> [Texto del documento]
-- -- --

P E D R O   B A L M A C E D A   T O R O

( 1 8 6 8 - 1 8 8 9 )

Chincol de raro plumaje que muy temprano levantó su vuelo


p o r   E u g e n i o   B a s t í a s   C a n t u a r i a s

   

 

 

 

Eugenio Bastías Cantuarias es Diplomado en Gestión Cultural, músico, escritor y miembro de la Sección Folclore dependiente de la Sociedad Chilena de Historia y Geografía.

 


 

 

 

 

Pedro Balmaceda, hijo del Presidente más moderno de su siglo y, por lo mismo, orlado de laureles, pero también manchada su memoria de dicterios, falsedades y oposiciones furibundas, es la frágil figura que puede reconocerse como el protector de los inicios seminales del modernismo literario en el mundo. En efecto, prácticamente sus últimos tres años de vida, Pedro transitó las veredas estrechas e incómodas del arte junto a una personalidad, en camino, para ese entonces ignoto, hacia un futuro esplendoroso de la poesía mundial: Rubén Darío. Éste, todo silencio y timidez, llega a Chile, más precisamente, arriba a Valparaíso en julio de 1886, y menos de un año después se lo ve atravesando las gruesas puertas de La Moneda para dirigirse al gabinete de trabajo de su nuevo amigo, el hijo mayor del entonces Presidente de Chile.

 

Dejemos ver en las palabras salidas de la propia pluma de Darío, cómo eran aquellas reuniones en el viejo palacio:

 

“Yo le iba a ver con frecuencia; a leer, a 'hacer onces', en el día; a tomar el té, en la noche.

 

Entrando por la puerta principal al Palacio de La Moneda, se subía una escalera, a la izquierda, -al pie de la cual se paseaba un granadero, el arma al brazo,- se iba rectamente pasando frente a la puerta del despacho del Presidente de la República, se torcía a la derecha, y se encontraba entre varías, tras una crujía de piezas, a unos cinco pasos, una puerta con vidrios deslustrados. Era la del gabinete de Pedro…”

-- -- --

> [Datos]
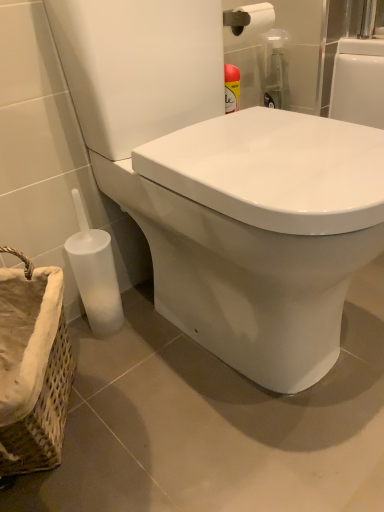
This screenshot has width=384, height=512. I want to click on empty space that is in between woven fabric basket at lower left and white matte toilet brush at lower left, so (x=106, y=378).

-- -- --

> [Preguntas del material]
A – Enumera todas las calidades que el texto sobre Pedro Balmaceda atribuye a Eugenio Bastías Cantuarias.
B – Devuelve sin ningún cambio el tramo del texto sobre Pedro Balmaceda que va desde "Chincol de raro" hasta "Historia y Geografía.".

> [Resultados esperados]
A – Diplomado en Gestión Cultural; músico; escritor; miembro de la Sección Folclore dependiente de la Sociedad Chilena de Historia y Geografía.

B –
Chincol de raro plumaje que muy temprano levantó su vuelo


p o r   E u g e n i o   B a s t í a s   C a n t u a r i a s

   

 

 

 

Eugenio Bastías Cantuarias es Diplomado en Gestión Cultural, músico, escritor y miembro de la Sección Folclore dependiente de la Sociedad Chilena de Historia y Geografía.